The major oilfield service companies reported their results for the second quarter over a week ago. Last week, it was the turn of some of the smaller/niche service providers. Here are some of the industry trends highlighted in last week’s calls.
Hi-Crush Partners LP (provider of Frac sand)
- Q2 average selling price was $64 per ton, up $4 (7%) on Q1 and up $19 (42%) on Q2 2016
- Price rises will continue in Q3 as demand will remain strong due to the backlog of wells drilled but not completed.
- The average well now uses 5,500 tons of frac sand per well, up from 5,250 at the end of Q1 (this is contradictory evidence to Halliburton who stated that average sand per well dropped in Q2. After the Halliburton call, analysts speculated it was a temporary blip as operators had to cut back as sand was in such short supply).
- Became the first frac sand supplier to open a mine in the Permian basin (a converted ATV park!). (Sand sourced in the Permian basin will have lower transport costs, however it is coarser than the fine-grain sand supplied by the mines in Northern Wisconsin. Many E&P operators will still demand the finer sand for fracturing their wells).
Keane Group (Pressure Pumping)
- Due to longer drilling laterals and multi-well pad drilling, average size of their frac fleet has increased from 40,000 horsepower to 45,000 horsepower.
- As contracts come up for renewal, moving price adjustments on customer contracts from every six months to quarterly.
- Average price for frac services in the third quarter should increase 15%-20% as old contracts roll over.
- Expects the rig count to drop by up to 200 rigs by the end of the year.
- A new frac spread costs $20 million, commissioning a previously idled spread costs about $2 million in capex. No plans to add new capacity.
Nabors Industries (Land drilling contractor)
- 15% of US customers outside of Alaska have indicated plans for a light reduction in rig counts in the second half of 2017, one third plan to add rigs.
- Spot rates in Texas for higher end rigs are close to $20,000 a day, though many of their rigs are working on existing contracts with an average rate of $18,500. 80% of their US land rigs will roll off existing contracts by the end of 2017.
Transocean (Offshore drilling contractor)
- Breakeven costs in multiple deepwater basins around the world are consistently coming in below $50 per barrel.
- Tenders for projects requiring deepwater floating drilling rigs well ahead of last year.

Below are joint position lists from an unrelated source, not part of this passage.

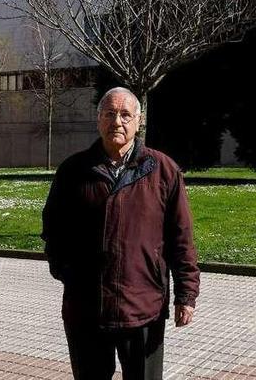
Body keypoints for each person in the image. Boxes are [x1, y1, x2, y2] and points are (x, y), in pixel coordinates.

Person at [42, 87, 200, 380]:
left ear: (139, 121)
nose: (117, 121)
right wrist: (67, 272)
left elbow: (182, 238)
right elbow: (53, 229)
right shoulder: (74, 170)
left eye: (126, 115)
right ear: (98, 119)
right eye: (109, 114)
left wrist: (186, 294)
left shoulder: (163, 170)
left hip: (143, 308)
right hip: (86, 308)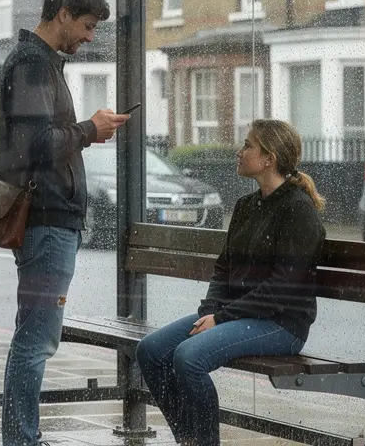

A handful of E&P companies announced capital expenditures cuts, though the big news concerned Pioneer Natural Resources
The company cut $100 million from its capex budget as it delayed completion on 30 wells in the Spraberry/Wolfcamp play in the Permian basin to 2018. The CEO called them ‘train-wreck wells’. This also caused the 2017 production growth to drop to the low end of the guidance range of 15%-18% growth. The shares have dropped almost 20% since the results were announced as Wall Street realized there is a risk that the company is producing too fast and in danger of prematurely depleting and damaging the formation. For the record, the CEO said that the issue is solved and there are no long-term concerns. Time will tell.
Devon Energy cut $100 million from its capex budget citing sourcing improvements (by supplying its own frac sand and diesel). The company made no changes to drilling and production activity.
Marathon Oil announced that it cut its 2017 capital expenditure program from $2.4 billion to $2.1-$2.2 billion while increasing its production outlook. Capex cuts will be in the Bakken and Oklahoma due to efficiency improvements
SandRidge Energy (based in Oklahoma) went against the grain increasing 2017 production and 2017 capex from $210-$220 million to $250-$260 million.